Exercise material -
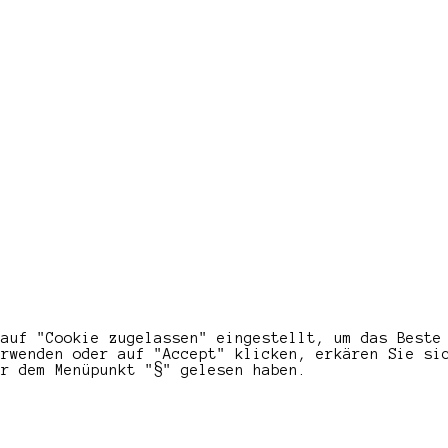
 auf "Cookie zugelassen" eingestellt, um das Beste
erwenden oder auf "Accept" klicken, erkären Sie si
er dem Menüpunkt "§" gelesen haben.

--

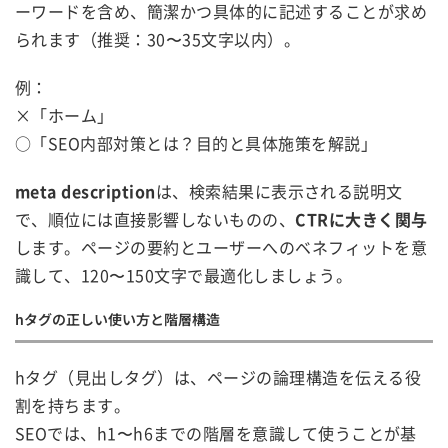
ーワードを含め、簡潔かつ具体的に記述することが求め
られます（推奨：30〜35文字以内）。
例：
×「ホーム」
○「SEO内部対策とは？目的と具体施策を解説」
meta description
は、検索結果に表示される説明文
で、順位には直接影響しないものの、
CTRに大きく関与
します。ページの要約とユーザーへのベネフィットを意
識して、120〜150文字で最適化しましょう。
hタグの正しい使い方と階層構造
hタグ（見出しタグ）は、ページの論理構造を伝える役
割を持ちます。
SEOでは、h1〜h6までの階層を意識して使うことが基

Work item - Reproduce, exactly as they stand in the data above, the lines from the one that holds "します。ページの要約とユーザーへのベネフィットを意" to the one that holds "SEOでは、h1〜h6までの階層を意識して使うことが基", inclusive.

Expected answer -
します。ページの要約とユーザーへのベネフィットを意
識して、120〜150文字で最適化しましょう。
hタグの正しい使い方と階層構造
hタグ（見出しタグ）は、ページの論理構造を伝える役
割を持ちます。
SEOでは、h1〜h6までの階層を意識して使うことが基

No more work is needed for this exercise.